Jesus’ promise, “I will come again,” is not a gentle lullaby for spiritual infants—it’s a trumpet blast that should awaken sleepers and comfort sufferers alike. If you’re coasting through life, thinking little of eternity, this word is a warning. If you’ve built your dreams on this life, poured your hope into earthly security, or dulled your ache for God with the distractions of this age, then hear this: Christ is not preparing a place for the spiritually indifferent. His promise is not a backup plan—it is the plan. And it demands your full allegiance now.

Yet even now, in the quiet moments between distractions, doesn’t something inside you still ache for more? Not just more experiences, but more meaning? More wholeness? That unshakable longing—for a world made right, for a love that never leaves, for a joy that doesn’t decay—is not a glitch in the system. It’s evidence that you were made for something more than this world can give. C. S. Lewis put it this way: “If I find in myself a desire which no experience in this world can satisfy, the most probable explanation is that I was made for another world.” And Jesus is the door to that world.

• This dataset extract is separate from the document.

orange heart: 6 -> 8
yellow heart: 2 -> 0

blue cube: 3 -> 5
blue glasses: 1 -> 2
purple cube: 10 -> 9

But before He brings us there, He had to bring us back to God. The good news of the gospel is not that you can earn your way into heaven, but that Jesus made a way through the cross. We’ve all rebelled against God—whether in open defiance or quiet disregard—and we’ve earned judgment, not reward. Our sin separated us from Him, and no amount of good behavior can fix what’s been broken. But Jesus came for sinners. He lived the life we could not live, died the death we deserved, and rose again to give us what we could never earn: forgiveness, righteousness, and eternal life.

This is the invitation of the gospel: not just to be forgiven, but to be welcomed. To be reconciled to God. To have the Spirit of Christ dwell in you now and to dwell with Him forever. That’s what He purchased at Calvary. That’s what He’s preparing even now.

So, to the comfortable: be warned. Earth will not remain your playground. Christ will return, and His return will expose what you truly loved. If your heart is tethered to this age, His appearing will not be a comfort—it will be a crisis.

But to the afflicted, the weary, the brokenhearted—the one who feels like an exile in a foreign land—take heart. The words “I will come again” are meant for you. Christ is not just preparing a place; He is preparing to receive you to Himself. You will not be left outside. He knows your name, your sorrow, your story. You are not forgotten.

This is the promise that steadies trembling hearts: the King is coming, and He’s coming for you. Not to congratulate the strong, but to lift the weak. Not to crown the proud, but to raise the poor in spirit. Not to hand out rewards, but to gather His people—those who’ve clung to Him in faith and repentance, whose hope is not in themselves, but in His grace.

So live in light of His return. Let His promise lift your chin in trials, steel your spine in temptation, and steady your hands in service. Let longing shape your loyalty and lifestyle. Remind yourself: the story ends well. The sufferings of this present time are not worth comparing to the glory that will be revealed.

And to all who long for home: the door is open. Run to Jesus. There is room in the Father’s house—and He Himself will bring you there.